Background and Aims Early mobilisation is key for improved outcomes following knee replacement surgery1 which is limited by good analgesic control in the postoperative rehabilitation phase. A novel sensory ultrasound guided block has been proposed involving the genicular nerve (GNB), iPACK, adductor canal (ACB) and femoral nerve (FNB) to achieve optimal postoperative analgesia and mobilisation. It is our aim to determine if this modified technique reduces opioid use, time to mobilisation and length of hospital stay (LOS) compared to other methods of perioperative analgesia for patients undergoing knee replacement surgery.

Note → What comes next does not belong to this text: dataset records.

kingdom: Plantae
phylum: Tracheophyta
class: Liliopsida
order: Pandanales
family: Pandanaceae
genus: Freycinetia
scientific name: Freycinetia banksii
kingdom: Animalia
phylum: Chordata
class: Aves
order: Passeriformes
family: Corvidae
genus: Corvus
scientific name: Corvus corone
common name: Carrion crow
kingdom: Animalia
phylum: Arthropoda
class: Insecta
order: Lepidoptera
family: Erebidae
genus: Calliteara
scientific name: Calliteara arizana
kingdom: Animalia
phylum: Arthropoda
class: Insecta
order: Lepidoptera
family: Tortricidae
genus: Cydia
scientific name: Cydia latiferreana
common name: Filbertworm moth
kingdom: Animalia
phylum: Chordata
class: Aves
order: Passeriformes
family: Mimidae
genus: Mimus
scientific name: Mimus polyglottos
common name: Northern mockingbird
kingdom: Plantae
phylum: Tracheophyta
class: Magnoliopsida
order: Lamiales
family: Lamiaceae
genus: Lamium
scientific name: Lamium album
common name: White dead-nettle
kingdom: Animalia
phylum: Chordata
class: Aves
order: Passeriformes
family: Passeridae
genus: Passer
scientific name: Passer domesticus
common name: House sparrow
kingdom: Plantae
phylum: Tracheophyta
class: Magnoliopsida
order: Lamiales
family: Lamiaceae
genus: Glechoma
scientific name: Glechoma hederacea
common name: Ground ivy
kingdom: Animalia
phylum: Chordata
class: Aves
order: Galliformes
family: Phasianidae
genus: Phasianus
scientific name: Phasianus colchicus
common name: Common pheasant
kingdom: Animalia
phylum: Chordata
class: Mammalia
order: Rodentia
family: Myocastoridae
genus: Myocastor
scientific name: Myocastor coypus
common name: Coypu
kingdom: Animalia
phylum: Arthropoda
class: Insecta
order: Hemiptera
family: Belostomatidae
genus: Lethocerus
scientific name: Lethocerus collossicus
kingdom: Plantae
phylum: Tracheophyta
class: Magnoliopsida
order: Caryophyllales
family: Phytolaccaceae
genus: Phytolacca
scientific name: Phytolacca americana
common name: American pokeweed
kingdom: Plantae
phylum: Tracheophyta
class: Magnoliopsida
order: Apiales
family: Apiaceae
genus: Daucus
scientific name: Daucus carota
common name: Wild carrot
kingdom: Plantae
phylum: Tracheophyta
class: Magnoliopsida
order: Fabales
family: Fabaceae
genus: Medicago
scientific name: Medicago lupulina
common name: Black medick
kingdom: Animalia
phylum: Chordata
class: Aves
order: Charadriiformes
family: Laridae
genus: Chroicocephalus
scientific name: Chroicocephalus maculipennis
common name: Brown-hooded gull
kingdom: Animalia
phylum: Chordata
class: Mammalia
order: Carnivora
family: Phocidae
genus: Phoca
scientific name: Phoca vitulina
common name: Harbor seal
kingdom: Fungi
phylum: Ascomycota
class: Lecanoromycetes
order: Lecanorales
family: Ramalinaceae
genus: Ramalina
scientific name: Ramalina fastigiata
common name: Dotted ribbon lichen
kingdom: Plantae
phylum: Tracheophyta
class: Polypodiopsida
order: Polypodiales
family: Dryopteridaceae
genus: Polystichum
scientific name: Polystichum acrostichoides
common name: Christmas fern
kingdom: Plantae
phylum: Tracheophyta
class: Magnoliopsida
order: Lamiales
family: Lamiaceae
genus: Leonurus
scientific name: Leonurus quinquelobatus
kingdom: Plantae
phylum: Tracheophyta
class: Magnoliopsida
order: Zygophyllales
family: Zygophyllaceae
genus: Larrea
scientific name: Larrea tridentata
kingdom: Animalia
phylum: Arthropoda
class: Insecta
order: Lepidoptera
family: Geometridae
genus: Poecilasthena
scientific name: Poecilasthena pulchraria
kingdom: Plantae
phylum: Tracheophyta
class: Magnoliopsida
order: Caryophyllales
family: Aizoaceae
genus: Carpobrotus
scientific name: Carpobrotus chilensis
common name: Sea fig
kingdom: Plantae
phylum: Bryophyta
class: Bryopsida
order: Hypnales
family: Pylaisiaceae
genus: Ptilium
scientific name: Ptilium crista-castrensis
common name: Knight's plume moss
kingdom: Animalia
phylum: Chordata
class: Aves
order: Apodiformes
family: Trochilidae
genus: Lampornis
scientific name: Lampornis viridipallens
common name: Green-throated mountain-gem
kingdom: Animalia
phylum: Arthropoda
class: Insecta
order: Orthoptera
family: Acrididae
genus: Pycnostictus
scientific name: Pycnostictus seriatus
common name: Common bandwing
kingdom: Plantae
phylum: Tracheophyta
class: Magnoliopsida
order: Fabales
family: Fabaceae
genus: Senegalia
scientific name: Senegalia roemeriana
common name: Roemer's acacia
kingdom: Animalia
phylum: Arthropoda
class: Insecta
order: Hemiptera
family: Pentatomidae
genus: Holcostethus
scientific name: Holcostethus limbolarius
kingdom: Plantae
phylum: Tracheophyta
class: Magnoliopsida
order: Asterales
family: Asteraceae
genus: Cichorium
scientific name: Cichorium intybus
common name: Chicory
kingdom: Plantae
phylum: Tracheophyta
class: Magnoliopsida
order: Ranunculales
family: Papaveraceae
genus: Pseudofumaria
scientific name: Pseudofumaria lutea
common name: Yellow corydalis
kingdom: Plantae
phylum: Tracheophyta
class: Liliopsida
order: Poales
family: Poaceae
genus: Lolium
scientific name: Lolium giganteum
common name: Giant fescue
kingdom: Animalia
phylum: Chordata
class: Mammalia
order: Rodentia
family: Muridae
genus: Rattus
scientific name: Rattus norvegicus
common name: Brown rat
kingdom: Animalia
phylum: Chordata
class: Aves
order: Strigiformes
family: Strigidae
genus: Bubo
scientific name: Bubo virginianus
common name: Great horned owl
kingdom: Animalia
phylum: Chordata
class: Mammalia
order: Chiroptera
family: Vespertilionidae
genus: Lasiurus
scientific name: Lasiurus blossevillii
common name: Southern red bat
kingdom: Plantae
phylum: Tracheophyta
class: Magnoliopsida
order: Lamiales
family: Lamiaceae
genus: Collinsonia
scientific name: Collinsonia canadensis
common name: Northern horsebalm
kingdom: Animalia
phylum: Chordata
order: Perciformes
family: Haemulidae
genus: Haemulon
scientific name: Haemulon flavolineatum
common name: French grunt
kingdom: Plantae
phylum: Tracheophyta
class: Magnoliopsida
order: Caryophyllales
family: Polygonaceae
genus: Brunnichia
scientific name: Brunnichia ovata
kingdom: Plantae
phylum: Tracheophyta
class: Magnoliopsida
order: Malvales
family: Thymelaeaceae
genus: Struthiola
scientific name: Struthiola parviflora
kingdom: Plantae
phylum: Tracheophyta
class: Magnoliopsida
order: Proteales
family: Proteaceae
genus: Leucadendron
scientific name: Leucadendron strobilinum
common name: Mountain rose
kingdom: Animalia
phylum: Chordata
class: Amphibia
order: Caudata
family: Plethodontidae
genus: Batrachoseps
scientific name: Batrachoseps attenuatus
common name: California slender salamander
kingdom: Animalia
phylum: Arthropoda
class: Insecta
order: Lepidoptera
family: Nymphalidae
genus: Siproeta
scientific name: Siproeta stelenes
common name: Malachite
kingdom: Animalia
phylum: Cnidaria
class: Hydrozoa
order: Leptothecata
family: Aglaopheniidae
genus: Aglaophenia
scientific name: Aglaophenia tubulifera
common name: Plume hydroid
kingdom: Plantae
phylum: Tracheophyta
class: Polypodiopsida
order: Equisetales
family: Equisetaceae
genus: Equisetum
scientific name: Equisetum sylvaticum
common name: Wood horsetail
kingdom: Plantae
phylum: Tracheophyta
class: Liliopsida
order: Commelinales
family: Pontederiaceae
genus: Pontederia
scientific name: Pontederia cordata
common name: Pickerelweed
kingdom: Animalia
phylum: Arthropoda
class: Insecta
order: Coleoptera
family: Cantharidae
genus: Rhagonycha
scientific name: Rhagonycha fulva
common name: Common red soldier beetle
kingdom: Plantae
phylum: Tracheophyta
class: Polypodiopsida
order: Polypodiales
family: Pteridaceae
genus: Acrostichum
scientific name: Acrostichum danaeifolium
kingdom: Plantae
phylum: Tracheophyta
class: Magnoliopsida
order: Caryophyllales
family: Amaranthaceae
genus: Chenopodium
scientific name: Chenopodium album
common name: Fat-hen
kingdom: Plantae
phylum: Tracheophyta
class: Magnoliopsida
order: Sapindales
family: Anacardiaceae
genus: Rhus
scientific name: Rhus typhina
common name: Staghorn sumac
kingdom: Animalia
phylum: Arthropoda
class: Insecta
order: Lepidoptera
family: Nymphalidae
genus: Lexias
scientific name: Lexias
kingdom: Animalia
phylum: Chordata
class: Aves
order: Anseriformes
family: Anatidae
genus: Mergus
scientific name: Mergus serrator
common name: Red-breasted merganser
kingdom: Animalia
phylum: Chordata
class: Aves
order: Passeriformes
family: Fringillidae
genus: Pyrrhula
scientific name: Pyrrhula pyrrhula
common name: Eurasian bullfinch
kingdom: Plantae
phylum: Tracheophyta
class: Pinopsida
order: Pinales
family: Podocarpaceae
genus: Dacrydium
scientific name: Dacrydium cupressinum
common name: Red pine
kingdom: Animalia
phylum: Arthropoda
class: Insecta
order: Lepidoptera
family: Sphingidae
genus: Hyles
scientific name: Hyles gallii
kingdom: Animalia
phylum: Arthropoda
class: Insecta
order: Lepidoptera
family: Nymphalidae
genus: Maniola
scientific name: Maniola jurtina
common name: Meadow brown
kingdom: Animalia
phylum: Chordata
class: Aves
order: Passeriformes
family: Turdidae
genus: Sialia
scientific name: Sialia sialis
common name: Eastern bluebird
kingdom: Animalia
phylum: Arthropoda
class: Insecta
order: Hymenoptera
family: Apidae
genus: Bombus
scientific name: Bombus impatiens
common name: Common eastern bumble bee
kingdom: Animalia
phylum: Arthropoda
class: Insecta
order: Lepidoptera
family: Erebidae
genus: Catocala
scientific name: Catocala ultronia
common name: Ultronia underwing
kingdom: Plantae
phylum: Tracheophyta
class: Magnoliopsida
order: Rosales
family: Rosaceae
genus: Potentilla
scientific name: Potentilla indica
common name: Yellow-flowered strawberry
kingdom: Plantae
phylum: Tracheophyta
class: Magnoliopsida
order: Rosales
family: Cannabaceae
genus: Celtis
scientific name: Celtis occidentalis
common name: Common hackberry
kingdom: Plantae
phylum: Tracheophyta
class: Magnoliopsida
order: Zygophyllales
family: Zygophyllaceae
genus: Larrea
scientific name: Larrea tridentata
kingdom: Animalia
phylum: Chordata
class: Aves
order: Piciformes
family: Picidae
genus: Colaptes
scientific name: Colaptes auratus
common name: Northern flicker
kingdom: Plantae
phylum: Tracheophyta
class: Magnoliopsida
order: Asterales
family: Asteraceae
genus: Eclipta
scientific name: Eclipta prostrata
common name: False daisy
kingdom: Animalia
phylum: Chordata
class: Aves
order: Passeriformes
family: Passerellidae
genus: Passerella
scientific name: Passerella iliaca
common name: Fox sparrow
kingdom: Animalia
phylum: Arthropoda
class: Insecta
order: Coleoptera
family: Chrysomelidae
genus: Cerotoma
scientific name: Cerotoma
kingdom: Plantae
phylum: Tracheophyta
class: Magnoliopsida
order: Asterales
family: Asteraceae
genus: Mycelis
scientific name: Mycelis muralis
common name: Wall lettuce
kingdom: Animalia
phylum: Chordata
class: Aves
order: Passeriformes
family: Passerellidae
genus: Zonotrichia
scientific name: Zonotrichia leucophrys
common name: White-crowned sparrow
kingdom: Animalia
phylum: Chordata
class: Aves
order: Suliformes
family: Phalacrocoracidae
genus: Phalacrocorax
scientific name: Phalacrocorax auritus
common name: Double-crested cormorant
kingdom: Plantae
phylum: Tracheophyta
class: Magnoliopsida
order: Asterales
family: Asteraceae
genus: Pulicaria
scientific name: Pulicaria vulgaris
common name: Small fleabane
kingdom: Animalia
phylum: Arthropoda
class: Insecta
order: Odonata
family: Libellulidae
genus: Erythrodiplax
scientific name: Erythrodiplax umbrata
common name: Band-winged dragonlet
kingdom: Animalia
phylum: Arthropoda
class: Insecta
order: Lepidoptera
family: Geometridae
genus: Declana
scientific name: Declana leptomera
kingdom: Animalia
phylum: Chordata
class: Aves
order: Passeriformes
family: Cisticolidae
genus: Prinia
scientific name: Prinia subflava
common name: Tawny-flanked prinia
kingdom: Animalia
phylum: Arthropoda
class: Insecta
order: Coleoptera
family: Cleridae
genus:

Methods Notes were collected retrospectively following approval from the local governing body for patients undergoing knee replacement surgery. A total of 30 notes were obtained; 16 patients with the novel sensory block (GNB, iPACK, ACB, and FNB) (modified); and 14 patients undergoing all other perioperative analgesic interventions (non-modified). Case notes were analysed and data collected regarding time to first mobilisation, opioid requirements postoperatively (morphine equivalents) and LOS.
Results When comparing the modified to the non-modified group; average opioid use in morphine equivalents were 81mg vs 91mg; LOS 2.6 vs 2.6 days and time to mobilisation to a standing position 6.9h vs 10.2h respectively
Conclusions Although a small population size, a modified novel regional block may reduce the time to mobilisation in patients following knee replacement surgery. Institutional bias including regular opioid prescriptions, limited staff availability and fixed discharge planning may account for no difference seen in opioid use and LOS.